Macrophage responses to interleukin-17 are regulated by location and inflammation (37.35)

Abstract The purpose of this study was to examine how macrophage-lineage cells participate in T helper 17 (Th17)-mediated inflammatory responses. We were interested in how this response may be affected by compartmentalization, and the presence of an inflammatory microenvirionment. We isolated primary murine F4/80+ macrophages (Mϕ) from a broad variety of compartments including spleen, peripheral blood, peritoneum, gut, lung, liver, and CNS. We assayed the expression of the receptors IL17RA and IL17RC on these cells by flow cytometric methods, and observed the highest levels of IL17RA and IL17RC expression on Mϕ associated with mucosal surfaces, particularly gut and lung. In order to examine the influence of inflammatory stimuli on the expression of IL17RA and IL17RC in vitro, bone marrow-derived macrophages, which express low levels of IL17RA and IL17RC were stimulated with combinations of TLR ligands, and proinflammatory cytokines.

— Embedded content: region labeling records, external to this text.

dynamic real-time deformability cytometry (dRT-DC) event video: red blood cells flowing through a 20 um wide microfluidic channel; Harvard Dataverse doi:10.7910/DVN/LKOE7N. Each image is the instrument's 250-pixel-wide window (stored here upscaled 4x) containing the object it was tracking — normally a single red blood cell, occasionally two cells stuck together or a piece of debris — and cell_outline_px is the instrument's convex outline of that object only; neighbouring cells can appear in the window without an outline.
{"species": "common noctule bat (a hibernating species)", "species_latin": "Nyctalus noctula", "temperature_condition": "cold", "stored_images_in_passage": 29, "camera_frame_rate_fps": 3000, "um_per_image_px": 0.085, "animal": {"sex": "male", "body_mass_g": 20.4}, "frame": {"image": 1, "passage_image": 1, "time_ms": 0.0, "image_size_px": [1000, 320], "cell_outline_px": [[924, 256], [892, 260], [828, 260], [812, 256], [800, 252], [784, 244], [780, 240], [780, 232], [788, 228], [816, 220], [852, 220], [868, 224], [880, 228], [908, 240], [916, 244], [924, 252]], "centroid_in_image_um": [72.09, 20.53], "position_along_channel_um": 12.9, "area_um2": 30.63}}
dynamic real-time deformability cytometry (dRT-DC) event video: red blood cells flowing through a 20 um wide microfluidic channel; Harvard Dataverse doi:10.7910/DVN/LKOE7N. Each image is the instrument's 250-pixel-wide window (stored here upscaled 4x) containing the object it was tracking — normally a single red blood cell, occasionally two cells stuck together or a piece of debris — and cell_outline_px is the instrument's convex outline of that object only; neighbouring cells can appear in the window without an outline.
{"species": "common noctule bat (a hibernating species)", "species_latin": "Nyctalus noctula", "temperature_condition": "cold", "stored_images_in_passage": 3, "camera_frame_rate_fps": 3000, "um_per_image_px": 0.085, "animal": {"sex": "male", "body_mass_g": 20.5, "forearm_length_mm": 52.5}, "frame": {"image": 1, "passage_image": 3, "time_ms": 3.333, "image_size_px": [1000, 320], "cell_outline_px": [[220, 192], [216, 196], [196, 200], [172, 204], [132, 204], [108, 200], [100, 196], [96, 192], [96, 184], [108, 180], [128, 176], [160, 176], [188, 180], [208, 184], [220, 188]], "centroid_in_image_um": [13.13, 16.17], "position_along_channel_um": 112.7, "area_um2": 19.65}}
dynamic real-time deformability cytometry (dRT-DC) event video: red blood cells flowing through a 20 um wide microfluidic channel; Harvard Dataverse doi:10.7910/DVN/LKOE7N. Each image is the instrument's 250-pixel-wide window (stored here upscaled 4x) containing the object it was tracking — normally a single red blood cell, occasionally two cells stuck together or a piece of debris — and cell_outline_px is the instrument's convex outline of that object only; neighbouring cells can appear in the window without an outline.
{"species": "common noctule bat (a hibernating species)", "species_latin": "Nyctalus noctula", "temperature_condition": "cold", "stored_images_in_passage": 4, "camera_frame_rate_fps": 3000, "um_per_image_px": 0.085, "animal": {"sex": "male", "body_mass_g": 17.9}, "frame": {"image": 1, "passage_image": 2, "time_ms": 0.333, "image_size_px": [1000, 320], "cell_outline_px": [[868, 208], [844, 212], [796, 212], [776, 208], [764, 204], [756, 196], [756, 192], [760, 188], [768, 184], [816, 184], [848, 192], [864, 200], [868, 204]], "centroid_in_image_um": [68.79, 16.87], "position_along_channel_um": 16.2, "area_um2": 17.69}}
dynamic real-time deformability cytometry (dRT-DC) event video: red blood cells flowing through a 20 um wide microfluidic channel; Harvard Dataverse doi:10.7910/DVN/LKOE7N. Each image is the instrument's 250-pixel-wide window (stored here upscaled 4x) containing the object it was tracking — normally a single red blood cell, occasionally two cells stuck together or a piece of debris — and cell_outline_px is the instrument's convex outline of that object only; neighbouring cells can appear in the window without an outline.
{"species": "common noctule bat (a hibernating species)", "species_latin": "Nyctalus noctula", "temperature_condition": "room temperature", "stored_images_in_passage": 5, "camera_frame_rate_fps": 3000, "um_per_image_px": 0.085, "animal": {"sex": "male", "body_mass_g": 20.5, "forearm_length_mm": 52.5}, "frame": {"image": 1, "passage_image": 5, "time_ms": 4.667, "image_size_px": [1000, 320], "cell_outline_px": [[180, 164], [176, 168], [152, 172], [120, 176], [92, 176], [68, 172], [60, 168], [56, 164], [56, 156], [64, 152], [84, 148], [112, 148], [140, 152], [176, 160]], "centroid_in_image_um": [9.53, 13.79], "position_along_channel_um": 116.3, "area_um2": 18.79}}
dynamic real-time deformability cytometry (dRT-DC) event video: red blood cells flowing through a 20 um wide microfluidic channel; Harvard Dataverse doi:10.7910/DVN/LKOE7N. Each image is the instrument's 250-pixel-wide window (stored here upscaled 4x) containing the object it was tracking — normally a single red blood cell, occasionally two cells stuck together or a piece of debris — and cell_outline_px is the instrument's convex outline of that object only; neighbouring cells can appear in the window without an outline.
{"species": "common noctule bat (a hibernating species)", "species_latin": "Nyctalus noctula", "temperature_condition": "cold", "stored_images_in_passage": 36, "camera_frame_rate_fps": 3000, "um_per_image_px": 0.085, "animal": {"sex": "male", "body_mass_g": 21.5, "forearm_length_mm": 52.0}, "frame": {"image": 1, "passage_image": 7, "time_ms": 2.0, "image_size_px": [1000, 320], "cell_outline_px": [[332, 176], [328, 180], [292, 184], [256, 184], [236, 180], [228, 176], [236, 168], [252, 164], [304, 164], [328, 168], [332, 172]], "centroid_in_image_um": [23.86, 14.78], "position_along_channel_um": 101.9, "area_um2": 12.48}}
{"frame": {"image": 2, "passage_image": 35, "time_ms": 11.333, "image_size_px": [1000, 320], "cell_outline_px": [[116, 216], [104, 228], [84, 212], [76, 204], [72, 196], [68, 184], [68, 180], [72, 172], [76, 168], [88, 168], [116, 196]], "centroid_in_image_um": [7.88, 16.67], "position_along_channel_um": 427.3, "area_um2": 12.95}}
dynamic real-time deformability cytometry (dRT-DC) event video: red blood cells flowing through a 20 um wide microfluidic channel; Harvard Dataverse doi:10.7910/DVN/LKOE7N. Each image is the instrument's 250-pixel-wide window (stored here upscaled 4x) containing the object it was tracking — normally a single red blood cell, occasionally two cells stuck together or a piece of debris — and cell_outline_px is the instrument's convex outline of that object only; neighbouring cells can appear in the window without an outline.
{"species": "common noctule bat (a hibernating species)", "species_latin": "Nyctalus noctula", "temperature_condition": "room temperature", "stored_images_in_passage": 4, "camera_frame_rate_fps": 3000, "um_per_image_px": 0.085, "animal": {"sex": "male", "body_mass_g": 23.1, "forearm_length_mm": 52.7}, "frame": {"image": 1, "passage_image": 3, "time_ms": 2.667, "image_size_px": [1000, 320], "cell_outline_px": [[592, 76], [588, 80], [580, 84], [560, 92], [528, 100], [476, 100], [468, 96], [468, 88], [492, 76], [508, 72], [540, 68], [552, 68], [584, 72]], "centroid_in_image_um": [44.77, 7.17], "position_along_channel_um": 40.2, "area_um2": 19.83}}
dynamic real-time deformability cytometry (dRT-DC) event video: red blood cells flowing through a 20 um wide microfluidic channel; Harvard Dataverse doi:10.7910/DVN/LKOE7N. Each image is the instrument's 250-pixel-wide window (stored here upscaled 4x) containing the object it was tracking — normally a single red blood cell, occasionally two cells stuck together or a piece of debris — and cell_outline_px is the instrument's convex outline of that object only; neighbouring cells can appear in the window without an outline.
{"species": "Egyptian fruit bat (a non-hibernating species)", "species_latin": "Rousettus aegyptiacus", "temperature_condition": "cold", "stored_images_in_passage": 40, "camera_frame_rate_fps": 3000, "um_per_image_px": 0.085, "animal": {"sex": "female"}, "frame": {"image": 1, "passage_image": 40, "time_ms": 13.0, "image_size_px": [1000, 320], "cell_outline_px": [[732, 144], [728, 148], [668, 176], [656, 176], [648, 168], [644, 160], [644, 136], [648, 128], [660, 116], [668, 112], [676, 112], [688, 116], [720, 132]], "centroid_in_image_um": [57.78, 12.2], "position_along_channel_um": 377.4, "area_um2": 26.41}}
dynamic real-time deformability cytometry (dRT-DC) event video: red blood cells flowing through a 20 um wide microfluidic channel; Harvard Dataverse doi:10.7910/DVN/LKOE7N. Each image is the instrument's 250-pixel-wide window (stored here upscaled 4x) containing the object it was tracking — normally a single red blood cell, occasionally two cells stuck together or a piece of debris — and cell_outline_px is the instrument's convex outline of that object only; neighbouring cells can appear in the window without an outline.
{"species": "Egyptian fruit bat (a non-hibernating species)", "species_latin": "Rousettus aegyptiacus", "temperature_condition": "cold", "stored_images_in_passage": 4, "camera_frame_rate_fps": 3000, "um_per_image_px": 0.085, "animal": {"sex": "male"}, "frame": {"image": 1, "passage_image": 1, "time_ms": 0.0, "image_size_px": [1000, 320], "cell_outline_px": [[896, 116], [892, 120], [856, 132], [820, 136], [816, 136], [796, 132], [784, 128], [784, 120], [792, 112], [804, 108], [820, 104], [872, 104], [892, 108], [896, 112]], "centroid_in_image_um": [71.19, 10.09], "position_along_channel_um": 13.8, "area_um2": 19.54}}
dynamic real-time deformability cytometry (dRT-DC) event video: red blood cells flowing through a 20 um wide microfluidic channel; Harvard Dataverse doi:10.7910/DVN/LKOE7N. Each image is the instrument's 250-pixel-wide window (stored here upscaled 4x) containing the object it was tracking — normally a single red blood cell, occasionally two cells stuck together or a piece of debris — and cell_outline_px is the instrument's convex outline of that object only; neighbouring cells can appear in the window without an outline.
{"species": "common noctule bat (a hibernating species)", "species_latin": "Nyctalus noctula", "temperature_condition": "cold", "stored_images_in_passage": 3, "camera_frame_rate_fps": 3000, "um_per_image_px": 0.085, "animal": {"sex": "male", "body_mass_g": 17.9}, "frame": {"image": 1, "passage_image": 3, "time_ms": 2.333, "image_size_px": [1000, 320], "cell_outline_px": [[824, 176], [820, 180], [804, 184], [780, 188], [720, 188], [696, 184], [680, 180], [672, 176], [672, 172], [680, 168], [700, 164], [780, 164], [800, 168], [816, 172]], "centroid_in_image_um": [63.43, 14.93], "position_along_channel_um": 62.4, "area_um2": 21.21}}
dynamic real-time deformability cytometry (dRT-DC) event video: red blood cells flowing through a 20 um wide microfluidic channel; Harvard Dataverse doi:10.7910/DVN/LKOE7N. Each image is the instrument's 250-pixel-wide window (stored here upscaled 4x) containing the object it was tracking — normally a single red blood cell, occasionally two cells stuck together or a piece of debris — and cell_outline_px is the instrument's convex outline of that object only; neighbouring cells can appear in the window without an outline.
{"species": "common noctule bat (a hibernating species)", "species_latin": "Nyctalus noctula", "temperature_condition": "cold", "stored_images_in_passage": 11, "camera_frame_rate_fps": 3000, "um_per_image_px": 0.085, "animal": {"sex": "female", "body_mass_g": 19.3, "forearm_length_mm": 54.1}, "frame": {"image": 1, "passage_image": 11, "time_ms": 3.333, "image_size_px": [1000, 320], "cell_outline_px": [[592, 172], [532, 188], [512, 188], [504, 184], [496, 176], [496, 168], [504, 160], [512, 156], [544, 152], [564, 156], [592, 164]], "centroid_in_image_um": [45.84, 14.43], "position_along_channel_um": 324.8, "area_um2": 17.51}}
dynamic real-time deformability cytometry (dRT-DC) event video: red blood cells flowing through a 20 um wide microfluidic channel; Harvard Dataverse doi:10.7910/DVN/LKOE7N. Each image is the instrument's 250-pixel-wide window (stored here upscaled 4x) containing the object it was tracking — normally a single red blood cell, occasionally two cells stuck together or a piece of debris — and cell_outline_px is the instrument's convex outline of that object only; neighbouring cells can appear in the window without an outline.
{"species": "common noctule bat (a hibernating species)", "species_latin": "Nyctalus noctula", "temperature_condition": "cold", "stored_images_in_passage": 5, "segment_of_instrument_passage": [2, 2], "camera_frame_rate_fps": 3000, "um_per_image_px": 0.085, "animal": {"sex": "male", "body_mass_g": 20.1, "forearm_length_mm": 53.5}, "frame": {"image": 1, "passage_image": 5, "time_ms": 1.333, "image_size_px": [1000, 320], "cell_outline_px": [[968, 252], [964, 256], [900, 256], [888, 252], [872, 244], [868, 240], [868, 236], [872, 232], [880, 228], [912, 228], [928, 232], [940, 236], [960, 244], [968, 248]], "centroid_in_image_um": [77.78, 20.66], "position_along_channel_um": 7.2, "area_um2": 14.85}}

We observed coordinate expression of both IL17 receptor subunits controlled by TNFα and peptidoglycan signaling. Following encounter with CFA adjuvant in vivo, the expression of both IL17RA and IL17RC was most dramatically increased on Mϕ in the liver. We further wished to determine biological consequences of IL17 signaling, and have begun to identify genes regulated by IL17 in macrophage-lineage cells. Together, these data indicate that macrophages participate in Th17-mediated immunity in a manner regulated by localization and inflammation.